LOUISVILLE, Ky. – Three researchers at the University of Louisville are part of an international team that for the first time has identified a key protein at the center of a debilitating kidney disease. The discovery opens the door to new diagnostic tools and potential treatments for membranous nephropathy, a chronic condition in which the body’s own immune system attacks the kidneys.
The findings, which experts described as “a breakthrough,” appear in the July 2, 2009 edition of the New England Journal of Medicine.
Jon Klein, M.D., Ph.D., director of UofL’s Clinical Proteomics Center and one of the study’s co-authors, and his UofL colleagues, David Powell, Ph.D., and Tim Cummins, played a central role in the study by providing expertise available at just a handful of labs around the world.
Approximately 60,000 Americans suffer from membranous nephropathy, said Klein, who holds the James Graham Brown Endowed Chair in Proteomics at the UofL School of Medicine. Two-thirds of those people eventually require regular dialysis to purify their blood, and many must eventually undergo kidney transplants followed by a lifetime of immunosuppressive drug therapy.
The new study builds on more than 25 years of research conducted by David Salant, M.D., a professor of medicine at Boston University. Salant, the lead author of Thursday’s report, had long known that membranous nephropathy was an autoimmune disorder, but scientists around the world were unable to determine the molecular mechanisms behind the disease. Working with Laurence Beck, M.D., a colleague at Boston University, Salant set out to identify the autoimmune mechanisms that cause antibodies to bind to and damage the kidney in patients with membranous nephropathy.
“One of the keys to understanding, diagnosing and treating the disease has always been knowing what proteins in the kidney are being attacked by the body’s immune system,” Klein said. “Until now, we didn’t know. Now we think we do. That’s a pretty big step forward, and it wouldn’t have been possible without the unique work done by Dave Powell and Tim Cummins in the UofL Clinical Proteomics Center.”
Salant and his team of researchers, who include scientists based in Nice, France, first sought Klein’s help about three years ago because they needed a lab that could analyze the thousands of proteins in the kidney and isolate which ones might be involved in membranous nephropathy.
This kind of analysis — known as proteomics — requires specialized knowledge and equipment, both of which were available at UofL in the form of its Core Proteomics Laboratory and Clinical Proteomics Center. The lab was, in fact, one of the first in the nation and one of only a handful in the world to specialize in the proteomic analysis of kidney tissue — a fact Klein attributes to investments made by UofL and the Commonwealth of Kentucky over the past decade to attract top scientists and provide them with state-of-the art facilities through a program called “Bucks for Brains.”
Salant’s group sent affected kidney samples to UofL, where Powell and Cummins examined them with a mass spectrometer to determine which of the proteins had become “bound to” — or attacked by — the antibodies produced in the immune system of a person with membranous nephropathy.
From a list of more than 1,000 possible proteins, Powell was able to identify just 20 likely candidates. Salant’s group then eliminated another 10 using various analytical models and tested the remaining group in laboratory experiments for more than a year. One protein eventually emerged as a key factor in the development and progression of membranous nephropathy.
“I don’t want to overstate our contributions here, because Dr. Salant’s team was the group that ultimately figured out which protein was involved,” Klein said. “But it was our application of proteomic tools that facilitated this breakthrough.”

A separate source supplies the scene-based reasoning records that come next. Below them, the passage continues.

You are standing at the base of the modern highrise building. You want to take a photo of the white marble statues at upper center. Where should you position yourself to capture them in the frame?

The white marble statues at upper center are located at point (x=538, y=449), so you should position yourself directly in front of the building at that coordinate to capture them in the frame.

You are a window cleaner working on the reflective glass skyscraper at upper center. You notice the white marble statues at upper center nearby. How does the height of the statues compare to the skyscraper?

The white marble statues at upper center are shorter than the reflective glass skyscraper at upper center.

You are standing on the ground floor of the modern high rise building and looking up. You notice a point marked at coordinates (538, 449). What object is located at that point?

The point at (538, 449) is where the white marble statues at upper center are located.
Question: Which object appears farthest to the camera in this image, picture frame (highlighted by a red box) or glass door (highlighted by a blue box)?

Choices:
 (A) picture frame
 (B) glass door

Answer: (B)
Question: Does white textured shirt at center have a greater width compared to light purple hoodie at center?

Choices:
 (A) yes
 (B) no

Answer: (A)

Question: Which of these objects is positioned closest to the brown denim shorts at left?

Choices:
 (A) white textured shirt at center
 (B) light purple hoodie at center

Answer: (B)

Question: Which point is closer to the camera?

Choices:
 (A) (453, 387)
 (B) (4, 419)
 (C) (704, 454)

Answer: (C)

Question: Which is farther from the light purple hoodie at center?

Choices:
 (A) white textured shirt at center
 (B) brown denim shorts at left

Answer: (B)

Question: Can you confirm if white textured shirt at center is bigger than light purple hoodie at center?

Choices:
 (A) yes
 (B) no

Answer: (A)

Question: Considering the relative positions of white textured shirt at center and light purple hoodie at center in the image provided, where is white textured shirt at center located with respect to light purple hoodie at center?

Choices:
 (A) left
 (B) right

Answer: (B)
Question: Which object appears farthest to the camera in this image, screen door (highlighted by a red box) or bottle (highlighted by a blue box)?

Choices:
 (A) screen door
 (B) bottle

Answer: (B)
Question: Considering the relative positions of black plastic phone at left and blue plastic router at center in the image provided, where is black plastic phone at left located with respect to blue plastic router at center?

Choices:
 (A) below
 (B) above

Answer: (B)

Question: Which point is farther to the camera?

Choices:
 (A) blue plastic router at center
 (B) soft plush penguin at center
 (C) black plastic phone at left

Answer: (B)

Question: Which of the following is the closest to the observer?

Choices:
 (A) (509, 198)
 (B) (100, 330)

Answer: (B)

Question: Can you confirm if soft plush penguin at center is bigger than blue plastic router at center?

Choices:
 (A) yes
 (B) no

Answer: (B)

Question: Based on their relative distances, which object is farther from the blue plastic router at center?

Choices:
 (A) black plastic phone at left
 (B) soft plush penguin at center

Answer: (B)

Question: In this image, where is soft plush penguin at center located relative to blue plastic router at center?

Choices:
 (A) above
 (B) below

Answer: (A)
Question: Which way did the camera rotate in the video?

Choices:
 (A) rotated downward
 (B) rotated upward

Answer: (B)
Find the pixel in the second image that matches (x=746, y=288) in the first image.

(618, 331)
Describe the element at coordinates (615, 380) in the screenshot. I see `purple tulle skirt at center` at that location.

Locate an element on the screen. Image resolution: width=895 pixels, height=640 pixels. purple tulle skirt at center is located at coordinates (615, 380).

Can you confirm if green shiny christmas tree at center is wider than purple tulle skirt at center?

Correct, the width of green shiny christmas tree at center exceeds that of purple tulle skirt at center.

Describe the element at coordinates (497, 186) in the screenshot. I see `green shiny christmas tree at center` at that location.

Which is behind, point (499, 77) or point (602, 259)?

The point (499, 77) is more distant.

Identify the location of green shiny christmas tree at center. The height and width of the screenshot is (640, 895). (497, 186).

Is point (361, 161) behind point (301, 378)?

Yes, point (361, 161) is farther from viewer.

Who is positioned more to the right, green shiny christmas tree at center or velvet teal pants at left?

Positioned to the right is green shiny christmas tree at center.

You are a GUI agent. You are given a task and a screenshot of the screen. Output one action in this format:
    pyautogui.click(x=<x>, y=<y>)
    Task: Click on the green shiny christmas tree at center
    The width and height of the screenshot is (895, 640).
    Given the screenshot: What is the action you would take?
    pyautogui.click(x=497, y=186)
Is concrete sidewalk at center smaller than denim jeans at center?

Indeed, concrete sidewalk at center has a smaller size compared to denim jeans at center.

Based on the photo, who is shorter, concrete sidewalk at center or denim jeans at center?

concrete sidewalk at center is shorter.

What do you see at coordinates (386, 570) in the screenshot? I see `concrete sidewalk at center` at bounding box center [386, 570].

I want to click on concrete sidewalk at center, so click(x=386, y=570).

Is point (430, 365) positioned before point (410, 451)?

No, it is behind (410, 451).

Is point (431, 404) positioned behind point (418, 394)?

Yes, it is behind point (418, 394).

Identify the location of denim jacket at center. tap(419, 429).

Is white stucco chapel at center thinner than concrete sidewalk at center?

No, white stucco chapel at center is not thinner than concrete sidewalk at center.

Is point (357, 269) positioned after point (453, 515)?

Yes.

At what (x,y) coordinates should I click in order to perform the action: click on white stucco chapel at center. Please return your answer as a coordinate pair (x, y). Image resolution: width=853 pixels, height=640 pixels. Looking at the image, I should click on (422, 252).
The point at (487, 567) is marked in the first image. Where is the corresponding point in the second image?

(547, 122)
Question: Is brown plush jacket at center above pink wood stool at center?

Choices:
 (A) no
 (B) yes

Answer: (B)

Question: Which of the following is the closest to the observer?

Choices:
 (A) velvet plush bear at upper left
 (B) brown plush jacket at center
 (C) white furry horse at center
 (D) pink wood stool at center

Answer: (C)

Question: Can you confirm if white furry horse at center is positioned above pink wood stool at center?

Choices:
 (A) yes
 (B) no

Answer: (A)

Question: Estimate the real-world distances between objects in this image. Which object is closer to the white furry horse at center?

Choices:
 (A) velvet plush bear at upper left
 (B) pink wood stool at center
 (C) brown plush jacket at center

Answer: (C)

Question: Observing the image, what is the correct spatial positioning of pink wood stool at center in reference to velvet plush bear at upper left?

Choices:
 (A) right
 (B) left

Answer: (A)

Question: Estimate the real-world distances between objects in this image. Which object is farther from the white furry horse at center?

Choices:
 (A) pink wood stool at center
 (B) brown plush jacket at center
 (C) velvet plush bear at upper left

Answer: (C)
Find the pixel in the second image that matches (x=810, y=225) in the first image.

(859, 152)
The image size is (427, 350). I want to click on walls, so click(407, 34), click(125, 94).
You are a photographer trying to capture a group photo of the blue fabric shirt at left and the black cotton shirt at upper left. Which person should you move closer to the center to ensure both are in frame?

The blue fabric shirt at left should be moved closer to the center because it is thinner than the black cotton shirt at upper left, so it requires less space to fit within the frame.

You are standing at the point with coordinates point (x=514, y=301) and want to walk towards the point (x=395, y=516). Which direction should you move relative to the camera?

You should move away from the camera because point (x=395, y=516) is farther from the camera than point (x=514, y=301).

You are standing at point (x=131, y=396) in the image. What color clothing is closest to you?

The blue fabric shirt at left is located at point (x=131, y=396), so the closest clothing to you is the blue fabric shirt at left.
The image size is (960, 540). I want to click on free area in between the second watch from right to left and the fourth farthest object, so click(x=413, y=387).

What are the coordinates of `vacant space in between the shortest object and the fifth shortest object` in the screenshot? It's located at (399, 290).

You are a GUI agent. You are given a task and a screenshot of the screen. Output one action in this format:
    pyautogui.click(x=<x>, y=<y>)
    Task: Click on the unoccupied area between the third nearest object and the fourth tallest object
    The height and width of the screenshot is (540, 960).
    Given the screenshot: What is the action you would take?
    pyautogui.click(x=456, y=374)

The UofL and Boston teams are now working together to capitalize on the discovery with the goal of developing a blood or urine test for early detection, supplanting current diagnostic tools like biopsies that are painful and carry a small risk of death.
As for potential treatments, further study will be required. But Klein noted that the protein is a candidate for new approaches that could stop the disease process of membranous nephropathy in its tracks.
“This opens the possibility that we could develop therapies that block the antibodies from binding to this specific protein,” he said. “For example, we could create designer proteins that mimic the target protein, and those designer proteins would then bind with the antibodies, leaving the original protein targets unaffected by the disease process.”